SARS was not persuaded.

Instead, SARS investigated the source of the funds used to settle the debt and obtained information from various entities under section 46 of the Tax Administration Act. According to SARS, the movement of funds raised additional concerns regarding the true origin of the payment and whether the transaction itself may ultimately be vulnerable to challenge.

The Court accepted that these concerns were legitimate.

In one of the most significant findings of the judgment, the Court held that payment of the debt after the provisional sequestration order and after the hearing, did not automatically prevent a final sequestration order from being granted. Where questions remain regarding the source of funds or the possibility of impeachable transactions, a proper insolvency investigation may still be required.

Frivolous Litigation Rarely Ends Well

Perhaps the most important lesson from this judgment is the Court's treatment of the taxpayer's repeated allegations that SARS was acting with ulterior motives.

The Court carefully considered the argument that SARS had abused the court process and acted in bad faith. It ultimately rejected those allegations entirely.

Instead, the Court found that SARS had pursued remedies expressly provided for under both the Tax Administration Act and the Insolvency Act. Given the existence of substantial undisputed tax debts, admitted acts of insolvency, and the complex financial affairs involved, the Court held that SARS's conduct could not be characterised as an abuse of process or mala fide. 

The allegations were described as being without merit and founded on an unsubstantiated perception of bad faith.

This is a theme increasingly emerging from recent tax litigation.

Taxpayers who launch aggressive procedural challenges, accuse SARS of conspiracies, or seek to delay inevitable enforcement action often discover that such tactics do little to improve their position. In many instances, they simply provide SARS with additional time and justification to investigate the matter more thoroughly.

SARS's Investigative Powers Should Not Be Underestimated

The broader significance of the judgment is that sequestration is not merely a debt collection tool.

It is also an investigative mechanism.

Once a sequestration order is granted, trustees obtain extensive powers to examine financial affairs, investigate transactions, compel the production of information, interrogate individuals under oath and pursue transactions that may have prejudiced creditors.

For taxpayers involved in complicated structures, trusts, related entities or unexplained flows of funds, this can expose far more than the original tax debt.

The Takeaway

The judgment is another reminder that tax disputes should be approached strategically and professionally from the outset.

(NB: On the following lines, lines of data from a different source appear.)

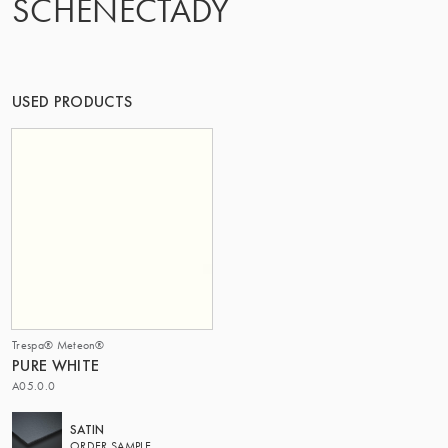
SCHENECTADY
OF MATTER
USED PRODUCTS
Trespa® Meteon®
PURE WHITE
A05.0.0
SATIN
ORDER SAMPLE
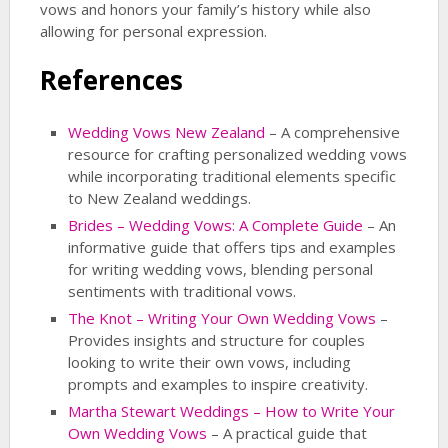
vows and honors your family’s history while also
allowing for personal expression.
References
Wedding Vows New Zealand
– A comprehensive
resource for crafting personalized wedding vows
while incorporating traditional elements specific
to New Zealand weddings.
Brides – Wedding Vows: A Complete Guide
– An
informative guide that offers tips and examples
for writing wedding vows, blending personal
sentiments with traditional vows.
The Knot – Writing Your Own Wedding Vows
–
Provides insights and structure for couples
looking to write their own vows, including
prompts and examples to inspire creativity.
Martha Stewart Weddings – How to Write Your
Own Wedding Vows
– A practical guide that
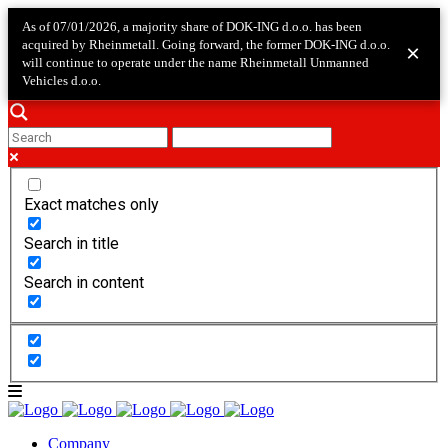
As of 07/01/2026, a majority share of DOK-ING d.o.o. has been
acquired by Rheinmetall. Going forward, the former DOK-ING d.o.o.
×
will continue to operate under the name Rheinmetall Unmanned
Vehicles d.o.o.
Exact matches only
Search in title
Search in content
Company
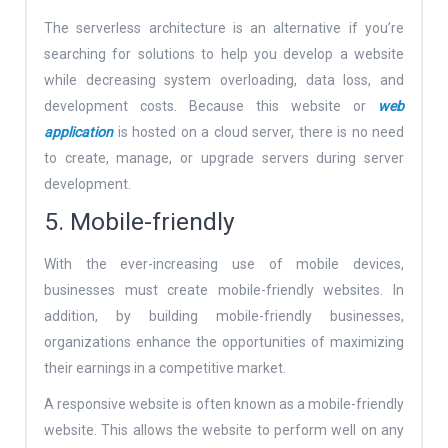
The serverless architecture is an alternative if you’re
searching for solutions to help you develop a website
while decreasing system overloading, data loss, and
development costs. Because this website or
web
application
is hosted on a cloud server, there is no need
to create, manage, or upgrade servers during server
development.
5. Mobile-friendly
With the ever-increasing use of mobile devices,
businesses must create mobile-friendly websites. In
addition, by building mobile-friendly businesses,
organizations enhance the opportunities of maximizing
their earnings in a competitive market.
A responsive website is often known as a mobile-friendly
website. This allows the website to perform well on any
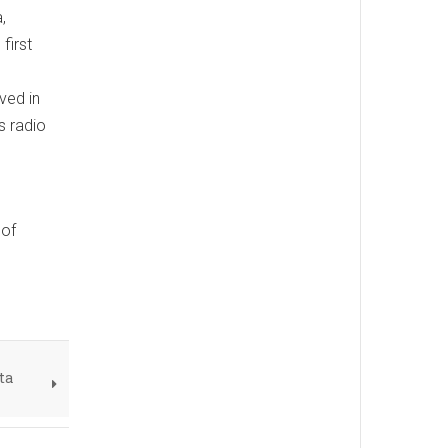
,
first
ved in
s radio
 of
ta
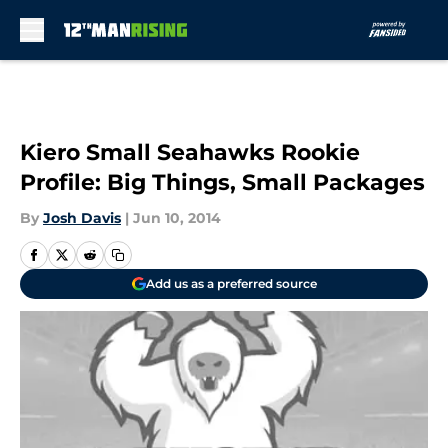
Skip to main content
Kiero Small Seahawks Rookie
Profile: Big Things, Small Packages
By
Josh Davis
|
Jun 10, 2014
Add us as a preferred source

When SARS has established an undisputed tax debt and there are concerns regarding the movement of funds or the true state of a taxpayer's affairs, litigation based on allegations of bad faith or procedural technicalities is unlikely to succeed.

More importantly, taxpayers should not assume that a last-minute payment will necessarily bring the matter to an end.

As this case demonstrates, where SARS believes there are unanswered questions, paying the debt may simply be the beginning of a much deeper investigation.

In the end, SARS obtained exactly what it wanted, not only payment, but the ability to investigate the taxpayer's affairs fully through the mechanisms available under the Insolvency Act.